(Elementos de una fuente de datos)
▼

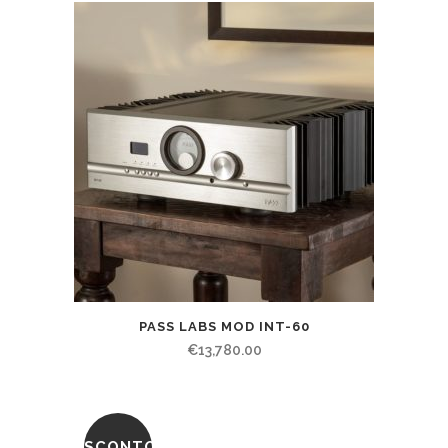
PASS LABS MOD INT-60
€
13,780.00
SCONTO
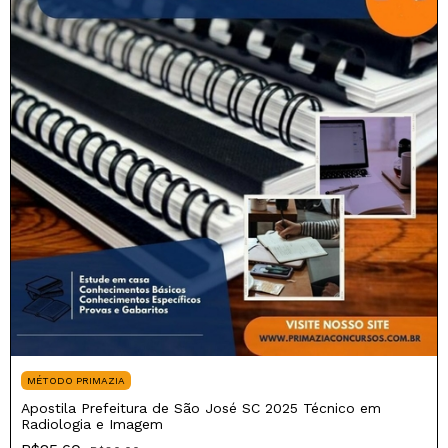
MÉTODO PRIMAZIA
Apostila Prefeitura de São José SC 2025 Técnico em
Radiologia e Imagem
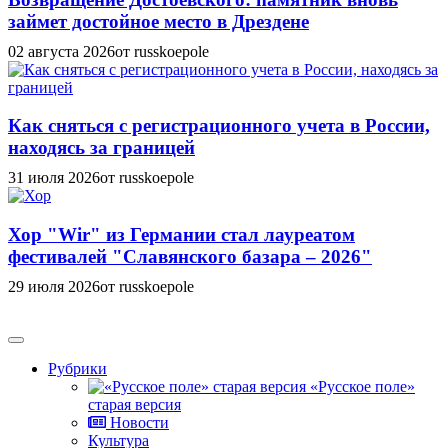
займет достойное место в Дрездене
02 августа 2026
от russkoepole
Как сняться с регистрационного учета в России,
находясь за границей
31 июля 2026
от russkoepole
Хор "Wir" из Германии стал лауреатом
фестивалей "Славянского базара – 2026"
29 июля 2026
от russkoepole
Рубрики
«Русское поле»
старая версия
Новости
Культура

▲
▼

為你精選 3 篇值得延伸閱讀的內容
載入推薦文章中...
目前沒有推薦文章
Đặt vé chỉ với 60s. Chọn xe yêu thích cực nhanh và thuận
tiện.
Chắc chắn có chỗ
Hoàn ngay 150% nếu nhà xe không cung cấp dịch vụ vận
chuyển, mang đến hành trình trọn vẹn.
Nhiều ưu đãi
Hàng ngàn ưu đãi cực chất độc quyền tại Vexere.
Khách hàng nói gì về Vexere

▲

Instrucción
Por favor, vuelve a escribir tal cual todas las líneas desde la que contiene "為你精選 3 篇值得延伸閱讀的內容" hasta la que contiene "Khách hàng nói gì về Vexere", ambas incluidas.

Respuesta a continuación
為你精選 3 篇值得延伸閱讀的內容
載入推薦文章中...
目前沒有推薦文章
Đặt vé chỉ với 60s. Chọn xe yêu thích cực nhanh và thuận
tiện.
Chắc chắn có chỗ
Hoàn ngay 150% nếu nhà xe không cung cấp dịch vụ vận
chuyển, mang đến hành trình trọn vẹn.
Nhiều ưu đãi
Hàng ngàn ưu đãi cực chất độc quyền tại Vexere.
Khách hàng nói gì về Vexere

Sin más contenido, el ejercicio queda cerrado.